Bye, Bye Baby was big in 1999. The title story had already won the Journey Prize. Gasco was in the paper and on the Harbourfront.

I saw her at Chapters, where I was too shy to ask any questions, like:

Don’t you feel exposed?


I wrote one story in 1999: "Del Piero, Petit."

I abandoned it when Gasco was promoting her book. It’s not enough to write something, I thought. You also have to talk about it--on the radio? No way, José.

Gasco’s interviews were particularly poignant. She was an adoptee with young children whose stories centred on motherhood and abandonment. You can imagine the questions and the candour.

I couldn’t wait for her second book.


Seven years later and Gasco is back in the papers, but the questions are the same, because her work hasn’t changed. Bye, Bye Baby is now a play. All the reviews use the a-word: autobiographical.

I buy my ticket in advance. My hair is coloured, but solid. Professionally done. I wear heels. I take an umbrella although it’s not raining, for extra balance on the cobblestone.

In the lobby, there are cast photos. All black and white. The playwright and the actors at age one. A bad sign. In the program, there is the picture from the paper, with the Kangol hat cropped out.

I recognize one person in the audience. A CanLit prof I had in 1993.

The play is disappointing, but, then, I’m not a fan of the form.


“Bye, Bye Baby” was first published in The Malahat Review. It won the 1996 Journey Prize and was anthologized with eleven other stories, including “Bones” by Danuta Gleed, who died before the nominations were announced. Good reading--Gleed--for writer’s block.

Journey judge Olive Senior had an easy job that year. “Bye, Bye Baby” stole the show. It is polished and accomplished, and not just in comparison to the other nominations, although some read like first drafts, with lines like “something in the back of my mind was shrieking at me to run.” Even the more successful stories, such as Rick Bowers’ “Dental Bytes,” a rumination on love and tooth decay, and Murray Logan’s “Steam,” a portrait of a bank robber in denial, have problems: “Dental Bytes,” with title (The pun?) and “Steam” with plot (a great scenario stopped short, later developed into a screenplay).

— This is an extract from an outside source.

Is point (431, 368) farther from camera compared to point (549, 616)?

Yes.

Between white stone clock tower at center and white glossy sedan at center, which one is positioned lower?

“Bye, Bye Baby” is written in second person, a risky choice: it can seem gimmicky, but not here, where it only contributes to the writerly and intimate tone.

The story is about an ambivalent mother who feels distant from her baby, going so far as to leave her alone at night. The baby is compared to “a little astronaut, pointed towards the moon,” a beautiful line, which doesn’t carry over when it is cut and pasted into the play, where it is reassigned to another character with a different point of view.

You can see, though, why Gasco might be reluctant to let go. A little astronaut, indeed.


After the play, I limp to the bus, blisters already forming. I lean on my umbrella to take the weight off my feet.

A woman in her sixties sits in front of me. I wonder who does her hair, it is so flouncy and enviable.

She is talking with her friends. About publishers: British and American.

A writer, but who?

Mary Soderstrom, who you blogged about in May. You get off at the same stop. A good sign, you think. You are glad that you wore heels.